Es zeugt m. ger. Erachtens nicht von Weltklugheit von Indianern zu verlangen, wenn sie beim Arzt gewesen sind, und der hat nicht geholfen, nicht wieder zum Medizinmann zu gehen. Der gleiche Fall liegt hier vor. Sie, die Eltern sind beim Arzt gewesen mit A. M. Der hat nicht geholfen! Was der Film macht, ist letzten Endes den Indianern vorwerfen, daß sie Indianer sind. Das kommt von der Hinterher-Klugheit. Daß den Ärzten mal jemand aus der Kur springt und mit dem Tode abgeht, ist tägliche Praxis in D. Das ist natürlich nicht justiziabel - wir kennen das - man spricht in Medizinerkreise nur hinter vorgehaltener Hand davon und Dokumentarfilme werden auch nicht darüber gemacht.
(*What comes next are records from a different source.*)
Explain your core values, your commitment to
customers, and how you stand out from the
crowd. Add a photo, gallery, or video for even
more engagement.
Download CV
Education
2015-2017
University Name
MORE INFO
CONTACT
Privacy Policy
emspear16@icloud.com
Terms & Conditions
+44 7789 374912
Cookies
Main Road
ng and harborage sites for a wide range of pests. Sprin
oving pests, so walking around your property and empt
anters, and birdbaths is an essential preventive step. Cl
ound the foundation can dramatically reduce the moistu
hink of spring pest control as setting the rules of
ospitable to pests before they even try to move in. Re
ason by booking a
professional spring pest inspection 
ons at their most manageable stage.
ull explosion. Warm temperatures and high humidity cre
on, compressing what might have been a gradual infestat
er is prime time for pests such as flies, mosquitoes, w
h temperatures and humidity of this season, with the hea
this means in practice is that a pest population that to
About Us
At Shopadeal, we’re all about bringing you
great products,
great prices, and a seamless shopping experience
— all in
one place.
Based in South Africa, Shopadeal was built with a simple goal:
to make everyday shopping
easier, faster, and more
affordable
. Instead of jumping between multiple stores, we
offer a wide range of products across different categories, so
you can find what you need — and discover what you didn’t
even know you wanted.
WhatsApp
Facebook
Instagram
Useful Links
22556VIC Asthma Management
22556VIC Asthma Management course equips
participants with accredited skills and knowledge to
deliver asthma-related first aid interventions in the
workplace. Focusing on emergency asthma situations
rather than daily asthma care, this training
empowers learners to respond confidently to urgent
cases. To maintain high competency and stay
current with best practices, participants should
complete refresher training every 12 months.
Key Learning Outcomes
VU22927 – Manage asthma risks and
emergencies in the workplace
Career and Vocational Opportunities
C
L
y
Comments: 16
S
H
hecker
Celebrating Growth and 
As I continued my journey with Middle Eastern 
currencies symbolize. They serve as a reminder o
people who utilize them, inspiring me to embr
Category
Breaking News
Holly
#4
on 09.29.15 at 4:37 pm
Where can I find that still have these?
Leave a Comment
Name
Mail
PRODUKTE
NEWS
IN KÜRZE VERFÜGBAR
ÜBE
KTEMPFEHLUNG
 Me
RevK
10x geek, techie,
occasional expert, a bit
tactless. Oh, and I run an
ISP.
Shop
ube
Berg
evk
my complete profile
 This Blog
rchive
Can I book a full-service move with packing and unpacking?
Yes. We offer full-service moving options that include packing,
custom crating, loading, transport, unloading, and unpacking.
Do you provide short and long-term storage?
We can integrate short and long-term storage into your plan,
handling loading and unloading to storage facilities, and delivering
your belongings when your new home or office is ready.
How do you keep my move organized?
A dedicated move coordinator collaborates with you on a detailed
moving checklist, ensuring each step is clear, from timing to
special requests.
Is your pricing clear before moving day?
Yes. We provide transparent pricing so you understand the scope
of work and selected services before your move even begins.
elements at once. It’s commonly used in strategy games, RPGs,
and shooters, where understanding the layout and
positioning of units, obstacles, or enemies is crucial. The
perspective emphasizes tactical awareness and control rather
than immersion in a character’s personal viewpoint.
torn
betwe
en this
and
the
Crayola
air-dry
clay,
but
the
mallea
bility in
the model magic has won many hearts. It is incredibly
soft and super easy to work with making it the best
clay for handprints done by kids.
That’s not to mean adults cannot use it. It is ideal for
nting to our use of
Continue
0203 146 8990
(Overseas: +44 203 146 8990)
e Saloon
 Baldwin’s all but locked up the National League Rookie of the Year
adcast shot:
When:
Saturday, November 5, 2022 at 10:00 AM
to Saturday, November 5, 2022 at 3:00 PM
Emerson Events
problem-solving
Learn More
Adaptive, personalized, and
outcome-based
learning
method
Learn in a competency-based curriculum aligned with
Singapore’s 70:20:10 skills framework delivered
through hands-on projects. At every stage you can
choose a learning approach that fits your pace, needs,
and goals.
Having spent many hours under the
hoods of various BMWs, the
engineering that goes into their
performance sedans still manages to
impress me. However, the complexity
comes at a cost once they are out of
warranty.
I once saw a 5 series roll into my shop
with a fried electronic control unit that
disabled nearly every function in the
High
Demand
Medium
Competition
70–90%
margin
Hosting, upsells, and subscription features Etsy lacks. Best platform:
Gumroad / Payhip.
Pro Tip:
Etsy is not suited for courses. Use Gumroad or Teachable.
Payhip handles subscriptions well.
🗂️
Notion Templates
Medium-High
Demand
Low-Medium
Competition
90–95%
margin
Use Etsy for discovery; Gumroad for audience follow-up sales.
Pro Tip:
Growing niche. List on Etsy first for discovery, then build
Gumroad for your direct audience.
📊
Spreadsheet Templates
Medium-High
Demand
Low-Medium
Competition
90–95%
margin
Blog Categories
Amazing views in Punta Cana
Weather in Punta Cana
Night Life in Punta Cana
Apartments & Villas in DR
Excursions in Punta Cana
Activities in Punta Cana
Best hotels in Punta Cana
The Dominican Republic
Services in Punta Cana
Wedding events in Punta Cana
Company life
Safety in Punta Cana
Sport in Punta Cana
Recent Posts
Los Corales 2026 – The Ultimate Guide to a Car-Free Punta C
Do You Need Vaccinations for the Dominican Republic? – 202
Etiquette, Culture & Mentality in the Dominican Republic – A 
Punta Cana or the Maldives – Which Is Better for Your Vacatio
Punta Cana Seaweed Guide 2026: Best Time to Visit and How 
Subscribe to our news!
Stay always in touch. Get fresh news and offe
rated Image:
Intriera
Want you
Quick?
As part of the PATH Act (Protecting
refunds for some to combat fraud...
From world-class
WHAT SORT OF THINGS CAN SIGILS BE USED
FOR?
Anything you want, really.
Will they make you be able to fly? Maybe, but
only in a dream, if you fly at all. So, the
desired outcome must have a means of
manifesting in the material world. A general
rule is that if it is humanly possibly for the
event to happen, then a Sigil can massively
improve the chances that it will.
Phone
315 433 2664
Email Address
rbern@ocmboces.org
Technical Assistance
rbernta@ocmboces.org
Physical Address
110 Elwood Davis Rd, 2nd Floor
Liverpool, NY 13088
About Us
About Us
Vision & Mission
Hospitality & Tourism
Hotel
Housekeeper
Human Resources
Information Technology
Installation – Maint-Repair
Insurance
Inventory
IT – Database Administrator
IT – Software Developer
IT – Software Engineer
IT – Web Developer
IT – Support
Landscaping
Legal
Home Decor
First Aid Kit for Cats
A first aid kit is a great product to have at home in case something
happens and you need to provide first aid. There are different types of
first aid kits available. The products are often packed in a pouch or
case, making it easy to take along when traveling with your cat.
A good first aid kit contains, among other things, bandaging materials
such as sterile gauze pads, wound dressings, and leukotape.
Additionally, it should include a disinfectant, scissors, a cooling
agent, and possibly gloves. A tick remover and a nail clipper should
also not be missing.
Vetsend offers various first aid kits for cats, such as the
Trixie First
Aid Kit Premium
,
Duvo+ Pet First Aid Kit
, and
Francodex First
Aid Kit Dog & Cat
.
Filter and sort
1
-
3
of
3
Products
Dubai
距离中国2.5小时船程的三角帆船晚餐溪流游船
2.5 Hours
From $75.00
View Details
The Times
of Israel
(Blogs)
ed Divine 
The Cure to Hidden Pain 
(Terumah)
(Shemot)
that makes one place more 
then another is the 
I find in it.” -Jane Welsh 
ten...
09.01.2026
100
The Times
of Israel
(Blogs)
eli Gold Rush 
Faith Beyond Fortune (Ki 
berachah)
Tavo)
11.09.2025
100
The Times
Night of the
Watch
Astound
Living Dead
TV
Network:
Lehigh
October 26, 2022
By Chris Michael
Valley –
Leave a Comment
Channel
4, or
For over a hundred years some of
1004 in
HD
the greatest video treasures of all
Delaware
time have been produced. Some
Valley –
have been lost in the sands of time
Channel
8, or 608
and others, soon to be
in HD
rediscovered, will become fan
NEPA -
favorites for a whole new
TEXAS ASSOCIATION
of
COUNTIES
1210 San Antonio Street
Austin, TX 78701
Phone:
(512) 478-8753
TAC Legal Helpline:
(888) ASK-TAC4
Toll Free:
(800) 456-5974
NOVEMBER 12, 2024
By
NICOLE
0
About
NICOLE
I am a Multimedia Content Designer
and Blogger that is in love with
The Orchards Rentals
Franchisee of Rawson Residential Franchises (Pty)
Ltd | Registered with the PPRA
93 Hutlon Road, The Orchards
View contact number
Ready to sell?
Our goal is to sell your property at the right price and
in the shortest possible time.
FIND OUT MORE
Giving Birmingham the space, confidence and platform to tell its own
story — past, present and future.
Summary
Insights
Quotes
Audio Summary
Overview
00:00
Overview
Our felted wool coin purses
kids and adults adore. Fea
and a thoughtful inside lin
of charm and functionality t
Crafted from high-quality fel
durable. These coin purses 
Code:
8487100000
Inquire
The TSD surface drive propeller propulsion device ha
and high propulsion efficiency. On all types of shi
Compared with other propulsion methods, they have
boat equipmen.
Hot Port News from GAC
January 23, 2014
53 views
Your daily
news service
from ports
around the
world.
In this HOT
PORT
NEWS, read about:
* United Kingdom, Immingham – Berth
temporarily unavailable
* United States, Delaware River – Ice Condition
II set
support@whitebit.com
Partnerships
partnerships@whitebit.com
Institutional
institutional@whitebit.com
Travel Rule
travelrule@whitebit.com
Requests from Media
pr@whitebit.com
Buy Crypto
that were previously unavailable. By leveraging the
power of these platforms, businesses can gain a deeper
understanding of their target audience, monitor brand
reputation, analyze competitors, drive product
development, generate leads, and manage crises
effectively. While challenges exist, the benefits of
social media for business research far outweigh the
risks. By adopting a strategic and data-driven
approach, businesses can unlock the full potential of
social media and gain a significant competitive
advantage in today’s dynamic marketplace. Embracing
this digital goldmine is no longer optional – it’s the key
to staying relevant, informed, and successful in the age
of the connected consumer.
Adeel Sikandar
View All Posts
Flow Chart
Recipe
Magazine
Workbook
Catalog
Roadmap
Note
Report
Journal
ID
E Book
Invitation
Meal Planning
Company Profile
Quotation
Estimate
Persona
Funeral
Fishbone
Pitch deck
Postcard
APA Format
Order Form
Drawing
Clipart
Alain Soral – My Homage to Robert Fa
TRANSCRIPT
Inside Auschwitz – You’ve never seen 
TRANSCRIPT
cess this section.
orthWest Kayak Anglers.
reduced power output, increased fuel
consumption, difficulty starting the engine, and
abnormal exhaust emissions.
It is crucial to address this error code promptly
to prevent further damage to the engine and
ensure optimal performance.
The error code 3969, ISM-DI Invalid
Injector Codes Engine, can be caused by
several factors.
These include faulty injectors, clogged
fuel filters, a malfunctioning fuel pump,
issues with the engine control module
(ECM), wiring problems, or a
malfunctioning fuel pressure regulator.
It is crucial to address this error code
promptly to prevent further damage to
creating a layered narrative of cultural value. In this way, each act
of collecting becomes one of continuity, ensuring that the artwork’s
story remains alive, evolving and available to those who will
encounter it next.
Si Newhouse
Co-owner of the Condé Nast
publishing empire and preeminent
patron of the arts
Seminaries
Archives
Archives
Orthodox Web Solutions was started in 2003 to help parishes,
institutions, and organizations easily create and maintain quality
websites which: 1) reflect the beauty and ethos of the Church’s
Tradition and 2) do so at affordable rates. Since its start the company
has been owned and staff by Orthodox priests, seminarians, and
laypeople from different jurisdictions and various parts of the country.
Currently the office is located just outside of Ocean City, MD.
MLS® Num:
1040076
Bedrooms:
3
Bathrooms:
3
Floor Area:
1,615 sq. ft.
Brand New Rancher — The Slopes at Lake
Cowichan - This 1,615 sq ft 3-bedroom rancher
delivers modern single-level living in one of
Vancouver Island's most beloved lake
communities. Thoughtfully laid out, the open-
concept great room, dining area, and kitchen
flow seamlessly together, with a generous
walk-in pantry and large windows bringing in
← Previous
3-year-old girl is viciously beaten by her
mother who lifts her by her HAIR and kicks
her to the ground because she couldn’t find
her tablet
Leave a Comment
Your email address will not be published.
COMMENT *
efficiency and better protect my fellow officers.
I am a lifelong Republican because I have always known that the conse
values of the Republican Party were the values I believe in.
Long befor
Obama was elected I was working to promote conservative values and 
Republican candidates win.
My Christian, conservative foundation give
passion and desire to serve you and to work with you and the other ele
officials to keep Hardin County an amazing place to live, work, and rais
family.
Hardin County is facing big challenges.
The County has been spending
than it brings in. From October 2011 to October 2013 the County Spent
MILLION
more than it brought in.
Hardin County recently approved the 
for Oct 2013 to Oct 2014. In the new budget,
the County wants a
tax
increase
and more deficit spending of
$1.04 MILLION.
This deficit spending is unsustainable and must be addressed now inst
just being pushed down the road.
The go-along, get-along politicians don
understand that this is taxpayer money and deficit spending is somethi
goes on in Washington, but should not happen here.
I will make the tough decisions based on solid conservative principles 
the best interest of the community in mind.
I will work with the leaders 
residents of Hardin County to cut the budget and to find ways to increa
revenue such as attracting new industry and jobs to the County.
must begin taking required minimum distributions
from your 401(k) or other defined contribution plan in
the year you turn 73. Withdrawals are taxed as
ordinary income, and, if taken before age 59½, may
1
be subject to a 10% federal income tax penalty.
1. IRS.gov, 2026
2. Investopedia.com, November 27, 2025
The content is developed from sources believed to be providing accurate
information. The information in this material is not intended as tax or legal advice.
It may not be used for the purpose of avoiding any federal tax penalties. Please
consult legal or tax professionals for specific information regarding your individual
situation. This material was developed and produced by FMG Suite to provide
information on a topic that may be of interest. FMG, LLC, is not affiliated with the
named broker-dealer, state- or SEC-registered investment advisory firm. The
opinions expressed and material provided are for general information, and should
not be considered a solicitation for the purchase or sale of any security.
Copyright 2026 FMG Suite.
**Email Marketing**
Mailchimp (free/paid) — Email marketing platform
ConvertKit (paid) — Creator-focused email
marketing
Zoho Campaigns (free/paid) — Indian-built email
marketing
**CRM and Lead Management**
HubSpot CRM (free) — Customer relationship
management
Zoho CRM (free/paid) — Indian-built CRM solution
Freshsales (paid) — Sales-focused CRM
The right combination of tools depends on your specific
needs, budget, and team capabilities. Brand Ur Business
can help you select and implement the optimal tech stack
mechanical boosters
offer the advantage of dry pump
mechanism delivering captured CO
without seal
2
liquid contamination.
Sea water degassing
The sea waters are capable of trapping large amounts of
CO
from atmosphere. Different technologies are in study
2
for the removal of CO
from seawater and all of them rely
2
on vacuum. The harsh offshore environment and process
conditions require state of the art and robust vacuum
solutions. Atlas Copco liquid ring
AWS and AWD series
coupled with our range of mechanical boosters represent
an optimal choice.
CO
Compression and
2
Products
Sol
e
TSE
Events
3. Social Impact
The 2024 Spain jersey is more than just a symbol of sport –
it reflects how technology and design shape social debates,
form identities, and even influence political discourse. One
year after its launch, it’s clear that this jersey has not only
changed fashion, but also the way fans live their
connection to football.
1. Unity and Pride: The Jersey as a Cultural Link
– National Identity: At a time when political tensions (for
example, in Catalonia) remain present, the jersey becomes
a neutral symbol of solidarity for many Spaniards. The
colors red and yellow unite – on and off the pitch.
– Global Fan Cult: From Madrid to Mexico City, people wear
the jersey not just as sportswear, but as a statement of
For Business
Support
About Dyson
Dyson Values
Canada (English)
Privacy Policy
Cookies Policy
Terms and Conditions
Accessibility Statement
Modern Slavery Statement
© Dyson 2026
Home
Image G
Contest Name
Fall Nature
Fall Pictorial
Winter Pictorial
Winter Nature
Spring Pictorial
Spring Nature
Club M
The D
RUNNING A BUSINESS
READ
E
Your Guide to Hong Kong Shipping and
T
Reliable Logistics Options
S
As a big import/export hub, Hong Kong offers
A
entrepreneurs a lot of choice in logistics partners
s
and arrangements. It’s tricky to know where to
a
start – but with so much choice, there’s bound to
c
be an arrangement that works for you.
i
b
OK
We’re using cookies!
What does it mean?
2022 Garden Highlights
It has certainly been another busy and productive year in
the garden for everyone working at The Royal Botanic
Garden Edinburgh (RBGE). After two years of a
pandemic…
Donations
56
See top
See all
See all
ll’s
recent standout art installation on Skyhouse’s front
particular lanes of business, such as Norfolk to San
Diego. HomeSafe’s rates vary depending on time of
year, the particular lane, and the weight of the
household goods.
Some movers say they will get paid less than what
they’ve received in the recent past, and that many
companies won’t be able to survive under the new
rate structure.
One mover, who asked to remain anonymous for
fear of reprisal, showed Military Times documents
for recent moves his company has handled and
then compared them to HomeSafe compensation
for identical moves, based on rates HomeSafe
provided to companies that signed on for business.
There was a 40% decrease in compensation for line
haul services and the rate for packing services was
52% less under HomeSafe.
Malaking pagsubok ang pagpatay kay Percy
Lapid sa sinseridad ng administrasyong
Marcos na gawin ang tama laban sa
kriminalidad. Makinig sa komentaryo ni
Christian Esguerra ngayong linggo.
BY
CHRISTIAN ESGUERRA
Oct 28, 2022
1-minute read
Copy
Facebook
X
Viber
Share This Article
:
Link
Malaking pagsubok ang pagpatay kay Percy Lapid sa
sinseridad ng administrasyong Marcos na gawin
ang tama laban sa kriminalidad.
Mein Schwiegervater hat gerade eine nosokomiale Infektion nach Bandscheibenoperation überstanden und der Arzt hat zu meiner Frau gesagt: "Seien Sie froh, daß ihr Vater noch lebt, wir hatten ihn schon abgeschrieben." Natürlich ist auch der eine tödliche Fall A. M. aus der Medizinmann-Praxis einer zuviel - und trotzdem möchte ich mich nicht der Hinterher-Klugheit anschließen. Im Übrigen haben gerade in Bezug auf die Gesundheit die sog. Nicht-konventionellen Methoden geradezu einen Boom. Meine Schwester hat jahrelang mit ihrem Rückenproblem die Ärzte vermögend gemacht. Dann ist sie einmal zu einem Schamanen oder was weiß ich gegangen, hat 500 Euro gelöhnt, aber seitdem ist der Schmerz weg. Die Leute arbeiten und denken erfolgsorientiert, nicht dogmatisch. Bei uns auf dem Dorf wissen die Leute ganz genau, wann sie mit der Kuh zum Tierarzt und wann zum Besprecher müssen, obwohl die prot. Theologie seit 2 Jahrhunderten gegen den "Aberglauben" predigt. Die Theorie interessiert die Leute nicht so dabei, sondern der Geldbeutel! Und nochwas: Autosuggestion ist auch bloß ein Wort und erklärt an sich gar nichts!
Persönlich, Willimox, bin ich nicht entschieden, ob die ganze Welt um uns herum nur unser aus Worten gebildetes Bewußtsein ist, oder ob es wirklich eine objektive Realität gibt. Ich halte mich das bedeckt, eventuell ist die Alternative auch nichtig. Ich denke schon, daß es Auto- und Fremdsuggestion gibt, weiß aber nach eingehender Beschäftigung mit Hypnose nicht mehr, wo eigentlich deren Grenze liegt, bzw. die des Individuums liegt.
Das mit dem Thai-Mädchen sehe ich mir morgen an.